What is actually very(at least to me) surprising is how relatively non-gnarly the hack is.
As anyone who has spent some time poking at cellphones and tablets can tell you; the wonderful world of cryptographically locked bootloaders is a reality; and a fairly common one.
Based on the directions for performing the hack, it appears that Nintendo used a slightly oddball roll-your-own arrangement for the device’s filesystem(possibly with a bit of obfuscation there for anti-tamper purposes, possibly just basic ‘nobody is ever going to see it, so as long as it works’ dirty-hacks-on-a-deadline’ stuff); but the technique for dumping the device’s firmware and re-flashing the modified firmware image uses exactly the same tools used for USB-debugging most Allwinner SoCs(which, because Allwinner is one of those ‘GPL compliance with Chinese characteristics’ shops, kind of suck; but the ones that support the NES Classic don’t differ from the ones you use for every other cheapo tablet, android-TV-streaming-puck, or phone based on one of their SoCs); and the NES Classic boots without complaint even after its firmware has been modified(which would break any cryptographic signatures or checksums).

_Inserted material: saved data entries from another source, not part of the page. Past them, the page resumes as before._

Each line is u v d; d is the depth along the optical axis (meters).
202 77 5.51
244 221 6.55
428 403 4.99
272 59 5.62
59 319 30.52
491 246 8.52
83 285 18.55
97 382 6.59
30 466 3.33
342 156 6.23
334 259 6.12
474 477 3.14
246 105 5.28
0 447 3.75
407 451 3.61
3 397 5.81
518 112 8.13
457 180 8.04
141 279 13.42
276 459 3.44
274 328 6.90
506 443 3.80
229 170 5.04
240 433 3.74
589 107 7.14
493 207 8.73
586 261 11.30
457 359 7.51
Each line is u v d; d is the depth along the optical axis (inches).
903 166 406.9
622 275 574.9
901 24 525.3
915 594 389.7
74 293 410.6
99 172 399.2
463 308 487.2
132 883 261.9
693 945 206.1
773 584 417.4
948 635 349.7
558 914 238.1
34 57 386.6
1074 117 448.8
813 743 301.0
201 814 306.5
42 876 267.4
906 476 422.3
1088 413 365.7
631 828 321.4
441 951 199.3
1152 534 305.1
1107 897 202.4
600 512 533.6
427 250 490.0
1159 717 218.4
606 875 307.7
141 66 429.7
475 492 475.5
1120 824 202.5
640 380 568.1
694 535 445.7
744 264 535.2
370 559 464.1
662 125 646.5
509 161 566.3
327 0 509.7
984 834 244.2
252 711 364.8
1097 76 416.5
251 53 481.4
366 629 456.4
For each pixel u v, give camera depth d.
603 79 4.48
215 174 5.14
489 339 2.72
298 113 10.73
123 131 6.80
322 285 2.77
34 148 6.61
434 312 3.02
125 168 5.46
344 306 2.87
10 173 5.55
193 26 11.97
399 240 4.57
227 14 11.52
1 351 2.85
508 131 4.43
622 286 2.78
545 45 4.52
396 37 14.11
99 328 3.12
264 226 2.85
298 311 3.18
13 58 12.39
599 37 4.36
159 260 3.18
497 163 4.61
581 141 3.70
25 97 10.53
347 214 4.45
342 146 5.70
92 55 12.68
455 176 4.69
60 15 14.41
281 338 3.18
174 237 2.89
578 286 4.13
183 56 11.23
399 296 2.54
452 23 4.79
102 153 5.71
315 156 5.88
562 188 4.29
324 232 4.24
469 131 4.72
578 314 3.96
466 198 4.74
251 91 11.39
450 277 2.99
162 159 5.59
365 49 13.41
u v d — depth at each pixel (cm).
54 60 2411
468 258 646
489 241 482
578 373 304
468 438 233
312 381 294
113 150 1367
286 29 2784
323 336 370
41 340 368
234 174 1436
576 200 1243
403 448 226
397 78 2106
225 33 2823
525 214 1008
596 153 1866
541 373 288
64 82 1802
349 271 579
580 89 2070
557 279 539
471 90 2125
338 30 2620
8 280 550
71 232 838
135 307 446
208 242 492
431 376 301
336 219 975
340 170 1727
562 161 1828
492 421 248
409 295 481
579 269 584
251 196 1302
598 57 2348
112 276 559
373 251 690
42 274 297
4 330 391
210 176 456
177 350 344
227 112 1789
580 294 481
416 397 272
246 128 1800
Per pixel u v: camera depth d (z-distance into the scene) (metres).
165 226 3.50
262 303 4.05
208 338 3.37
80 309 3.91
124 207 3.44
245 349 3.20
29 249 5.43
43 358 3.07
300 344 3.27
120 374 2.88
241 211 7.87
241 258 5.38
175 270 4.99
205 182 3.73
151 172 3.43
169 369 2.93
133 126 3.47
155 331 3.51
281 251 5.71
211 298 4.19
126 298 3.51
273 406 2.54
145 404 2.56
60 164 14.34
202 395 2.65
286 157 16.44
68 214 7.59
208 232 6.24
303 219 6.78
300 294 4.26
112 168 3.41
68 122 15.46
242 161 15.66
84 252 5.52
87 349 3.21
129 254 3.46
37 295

I found this so surprising that I’ve been trying to do some more digging: The ‘R16’ SoC used in the Classic is, apparently, a relabled A33; and the datasheet for that part shows no mention of efuse storage or ‘secure boot’ support. A variety of other SoCs in Allwinner’s lineup do have those features; but the R16 appears to only have a basic crypto accelerator block.
It’s a trifle astonishing, especially given that Nintendo has been attempting hardware-enforced restrictions since CIC/10NES back in 1983; but unless I’m missing something, they appear to have pinched pennies so hard on this product that it actually lacks the common(and often very effective) bootloader lockdown seen in even relatively cheap gear.